Here is what you want to use. You can find it in any fabric store or department like Wal Mart.


----------



## JoergS (Dec 17, 2009)

I second that. A roll cutter is the best method. And replace the blade as soon as you notice that it is not cutting the bands all the way through.

Jörg


----------



## p4v_singh (Dec 21, 2009)

would ike to ask what can i use to cut a comercial tubing i have some tools at home which i can use but i have now idea wouls a copper pipe cuuter work,
one of my bands broke and i was thinking of cutting it a couple of cm short should be an ok size


----------



## NightKnight (Dec 16, 2009)

p4v_singh said:


> would ike to ask what can i use to cut a comercial tubing i have some tools at home which i can use but i have now idea wouls a copper pipe cuuter work,
> one of my bands broke and i was thinking of cutting it a couple of cm short should be an ok size


I would just use a new razor blade to cut slowly through the tube. Anything else might not cut it cleanly.


----------



## p4v_singh (Dec 21, 2009)

Thanks illl try it i gtg now be back soon


----------



## tulius (Jan 4, 2010)

Thought buying such a roll cutter would be easy but after visiting two office supply shops, two craft shops and one hardware store I came up empty handed. Looks like I have to buy it online.


----------



## NightKnight (Dec 16, 2009)

tulius said:


> Thought buying such a roll cutter would be easy but after visiting two office supply shops, two craft shops and one hardware store I came up empty handed. Looks like I have to buy it online.

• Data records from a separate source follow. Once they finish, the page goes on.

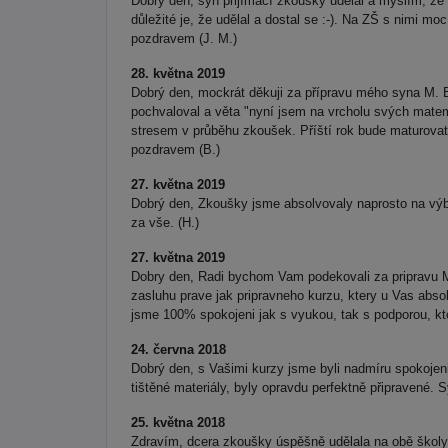
Dobrý den, syn přijímací zkoušky udělal a myslím, že
důležité je, že udělal a dostal se :-). Na ZŠ s nimi 
pozdravem (J. M.)
28. května 2019
Dobrý den, mockrát děkuji za přípravu mého syna M. B
pochvaloval a věta "nyní jsem na vrcholu svých matem
stresem v průběhu zkoušek. Příští rok bude maturovat 
pozdravem (B.)
27. května 2019
Dobrý den, Zkoušky jsme absolvovaly naprosto na výbo
za vše. (H.)
27. května 2019
Dobry den, Radi bychom Vam podekovali za pripravu Ma
zasluhu prave jak pripravneho kurzu, ktery u Vas abso
jsme 100% spokojeni jak s vyukou, tak s podporou, kt
24. června 2018
Dobrý den, s Vašimi kurzy jsme byli nadmíru spokoje
tištěné materiály, byly opravdu perfektně připravené
25. května 2018
Zdravím, dcera zkoušky úspěšně udělala na obě školy,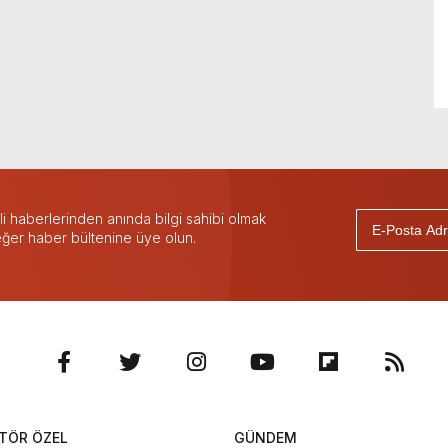
 haberlerinden anında bilgi sahibi olmak
 eğer haber bültenine üye olun.
TÖR ÖZEL
GÜNDEM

Have you tried a fabric shop?


----------



## tulius (Jan 4, 2010)

AaronC said:


> Have you tried a fabric shop?


Well no, I didn't even thought about that. But after my search on the net and your reply I think this would have been they way to go. Now I got me some on ebay. Anyway I'm just tinkering away on a cardboard template for my slingshot so I can wait a little for it to arrive.

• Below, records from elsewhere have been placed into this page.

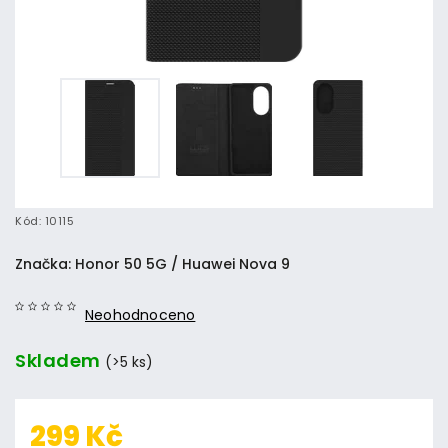
Kód:
10115
Značka:
Honor 50 5G / Huawei Nova 9
Neohodnoceno
Skladem
(>5 ks)
299 Kč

Thanks a lot for the tip anyway.


----------



## p4v_singh (Dec 21, 2009)

What would happen if i melted part of my band to sorten it? would casue any damage it will not be put to direct heat but a heated metal.


----------



## smitty (Dec 17, 2009)

Hey p4v, I've cut lots of tubing for my slingshots with a pair of scissors, it works just fine. Cutting tubing straight across is a no worries situation. Just cut it with whatever you have. Dip the end of the tubing in rubbing alcohol and slip it on your fork tip, making sure you keep the pouch lined up, then dip the other tube and slip it on the same way, again making sure the pouch is straight and tubes are same length from tip to pouch after you have them both on.


----------



## p4v_singh (Dec 21, 2009)

thanks ive put it bak on i really want another slingshot now but my parent would'nt let me


----------